Each line in the entries below that holds the string "introduction" is to be listed.

--- SOURCE DATA Enclosed Below ---

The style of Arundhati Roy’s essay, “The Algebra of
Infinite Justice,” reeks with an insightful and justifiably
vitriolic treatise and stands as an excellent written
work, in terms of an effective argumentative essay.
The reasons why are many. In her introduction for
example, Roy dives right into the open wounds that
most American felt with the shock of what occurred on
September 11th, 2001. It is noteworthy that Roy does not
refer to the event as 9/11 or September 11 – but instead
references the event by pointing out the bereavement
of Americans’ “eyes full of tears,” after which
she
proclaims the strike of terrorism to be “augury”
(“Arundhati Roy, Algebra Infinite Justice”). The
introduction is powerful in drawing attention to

--- End of Enclosed SOURCE DATA ---

OUTPUT FOR THIS EXERCISE:
The reasons why are many. In her introduction for
introduction is powerful in drawing attention to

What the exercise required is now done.